Moderator’s Report to Presbytery
Rev. Jin S. Kim, the pastor of Church of All Nations Presbyterian in Columbia Heights and also the Moderator of the PTCA for 2009-10 shared his report to the Presbytery at the September 12 Presbytery meeting at First Presbyterian in Shakopee. The report follows:
- Evaluations from the July 2009 presbytery meeting were very positive. Our elder commissioners gave a 4.3 out of 5.0 overall and our ministers gave a 4.7 out of 5.0. We are making progress, and will continue to find ways to make the presbytery meetings a more rewarding and redemptive experience for all.
- We should consider an omnibus consent agenda that includes the motions of every committee and task force. This will allow us to make space for serious decision making and the work of genuine discernment about our life together.
- The Office of Theology and Worship of the GAMC has launched an “Ecclesiology Project” to think through what it means to be church in the fast changing ecclesial landscape of this new century, a project I am participating in. Part of what I envision is for our presbytery as a whole to take stock of the Reformed tradition after 500 years and to discern together the outlines of what Time Magazine has recently called a “New Calvinism,” as one of the most important emerging ideas of the 21st century, and its implications on our congregational and specialized ministries.

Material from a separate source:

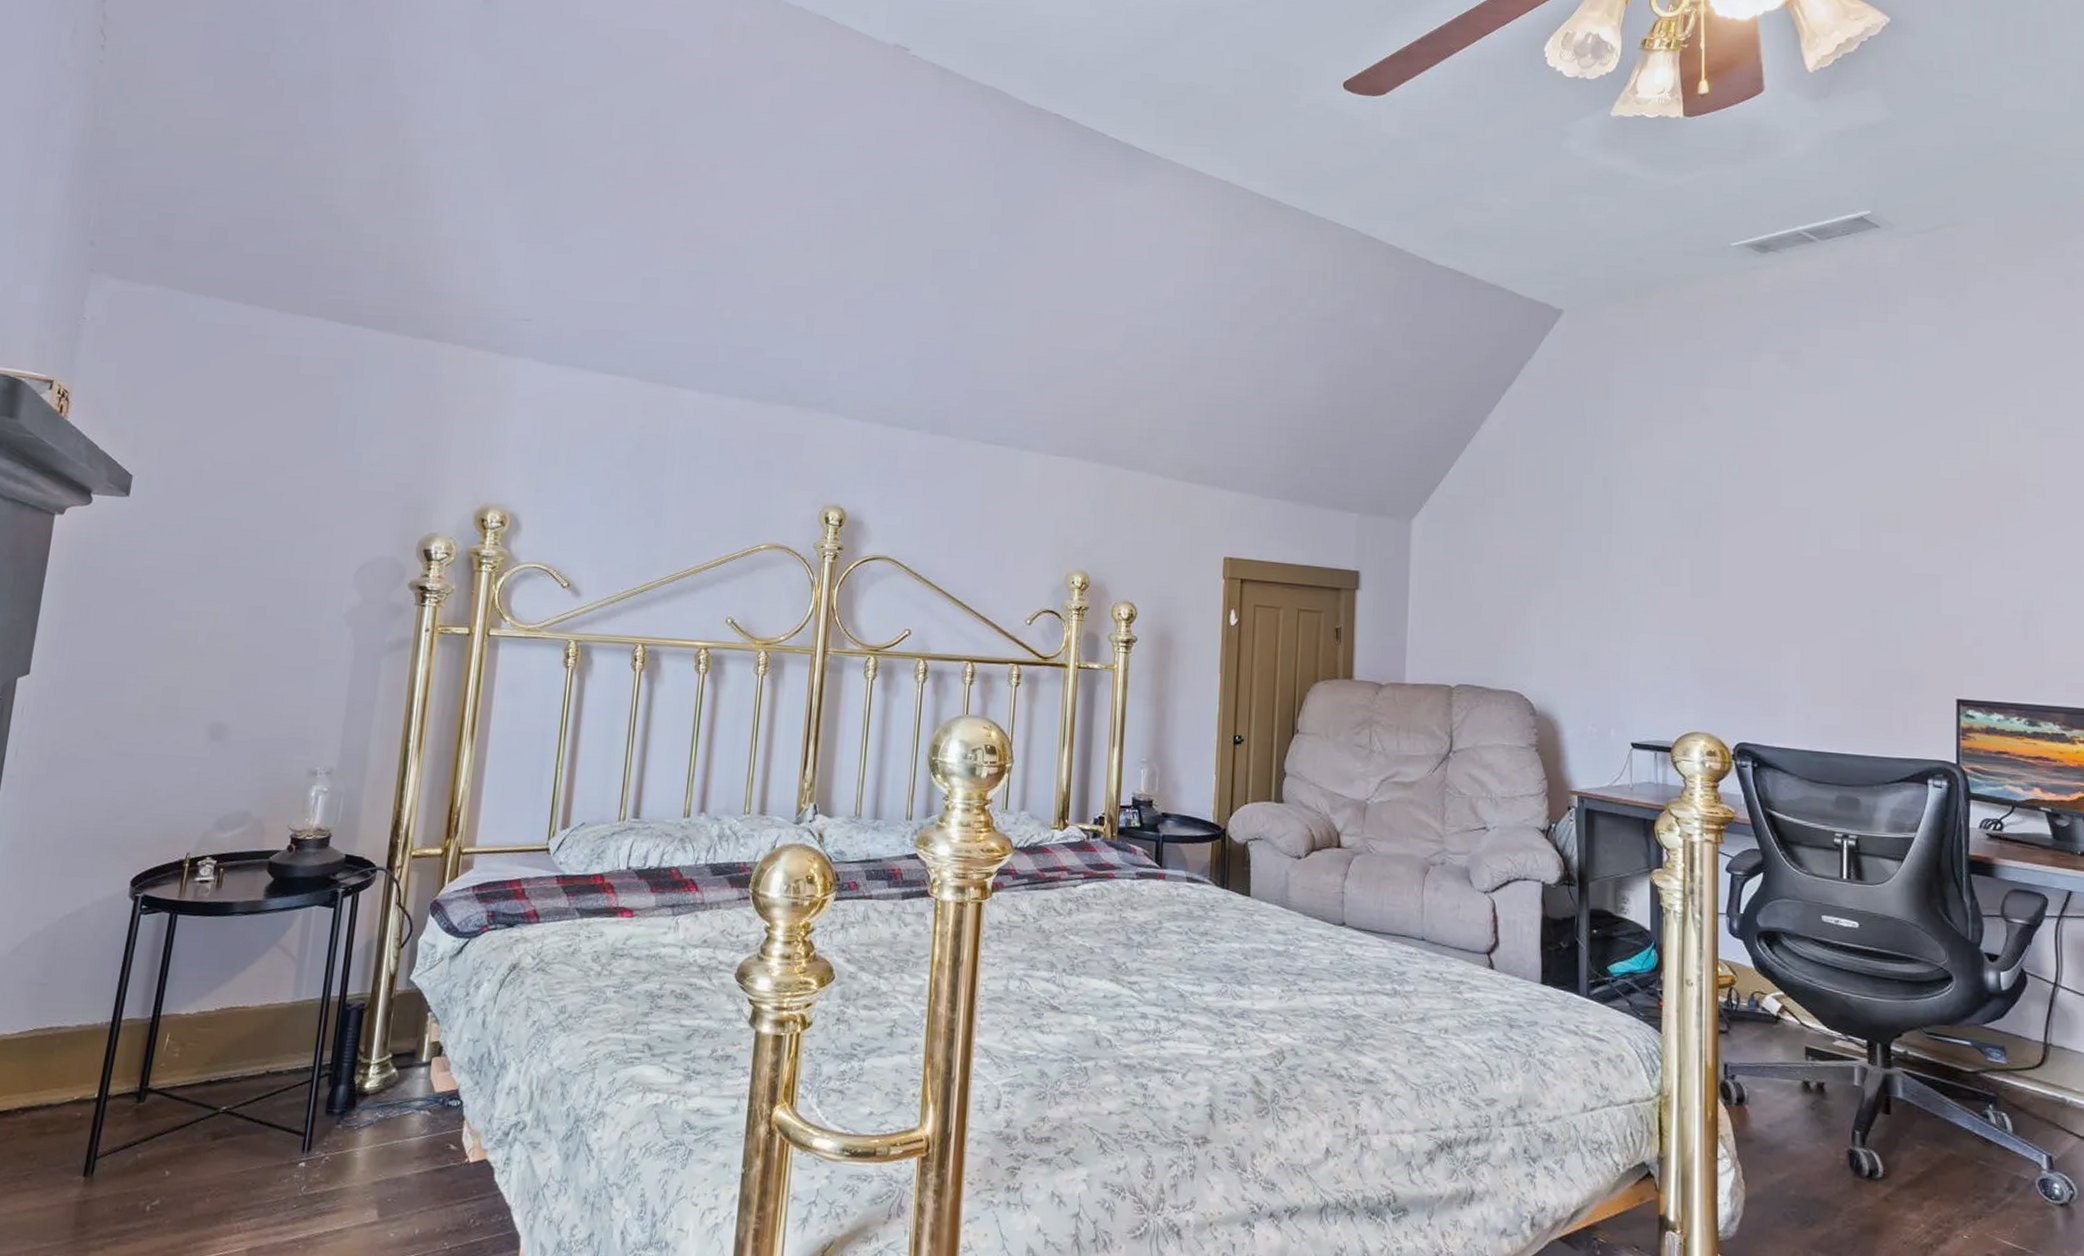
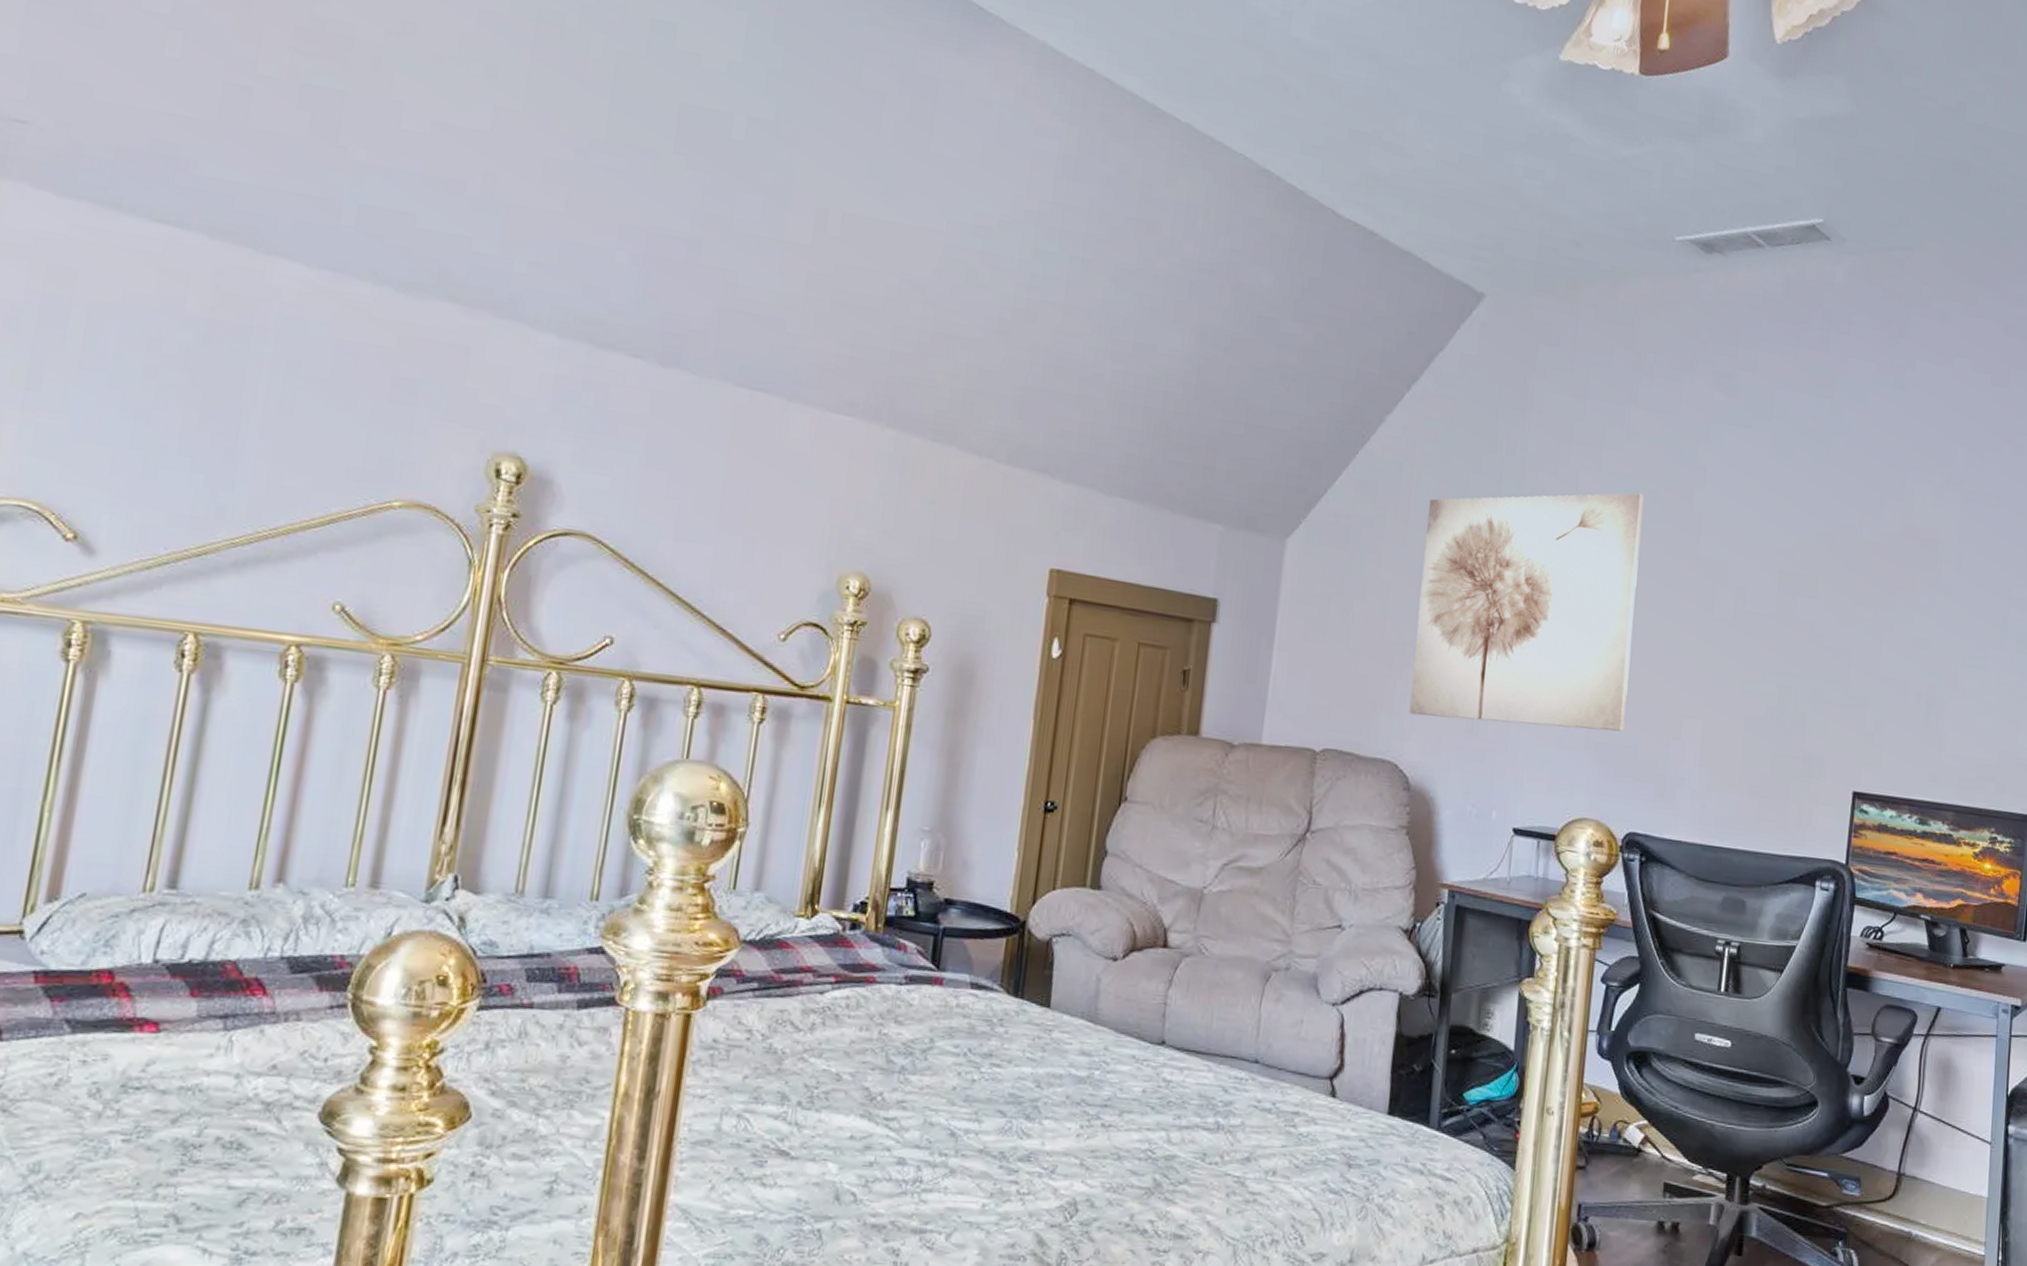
wall art: none [1529,457,1726,658] -> present [1409,493,1644,732]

- The ecumenical movement needs more serious attention. I currently serve as one of our denomination’s delegates to the National Council of Churches, which incidentally, will hold its annual General Assembly right here in Minneapolis Nov. 10-12 (I appreciate Richard Buller and Valley Community Church for hosting the NCC dinner for our Presbyterian delegation, which unfortunately conflicts with our next presbytery meeting). At the NCC, we recently celebrated 100 years as a movement in America, and there have been tremendous advances. On the other hand, our ecclesial divisions are just as painfully apparent now as they were a century ago, but the PCUSA remains committed to healing those divisions as our Book of Order states. Yesterday, I was at the Greater Minnesota Association of Evangelicals annual board retreat, and our board is revisiting the idea of bridging the denominational divisions within the evangelical world. If the work of reconciling Presbyterian and Baptist remains, if the Lord’s Supper is still not shared between Catholics, Mainliners and Pentecostals, can we allow the disagreements between conservatives and liberals in our little denomination to truly divide us?
- I serve on the GA Special Committee on the Belhar Confession, and we will have our second meeting Sept. 20-22 in Louisville. I commend “A Study of the Belhar Confession,” a wonderful and incisive workbook produced by our denomination’s Office of Theology and Worship, for study among our congregations and ministers. Belhar was published in 1986 at the height of apartheid in South Africa, and has powerful implications for our radicalized country and church here in America. If adopted, it will be the first non-Western confession in our Book of Confessions.